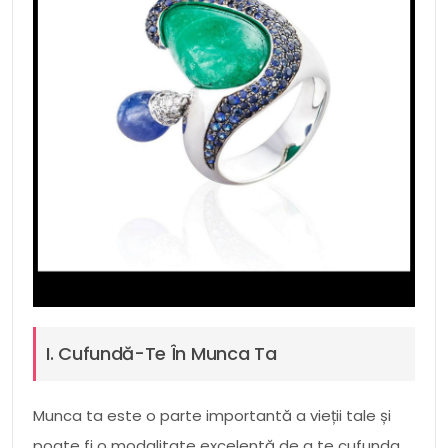
I. Cufundă-Te În Munca Ta
Munca ta este o parte importantă a vieții tale și
poate fi o modalitate excelentă de a te cufunda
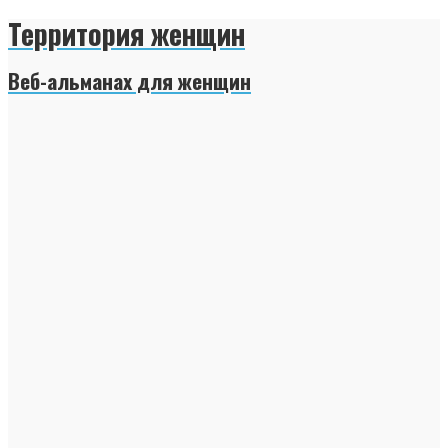
Территория женщин
Веб-альманах для женщин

◆ **Aim of the task**
Where does "женщин" appear in the records above? Copy each line that holds it.

◆ **Problem solution**
Территория женщин
Веб-альманах для женщин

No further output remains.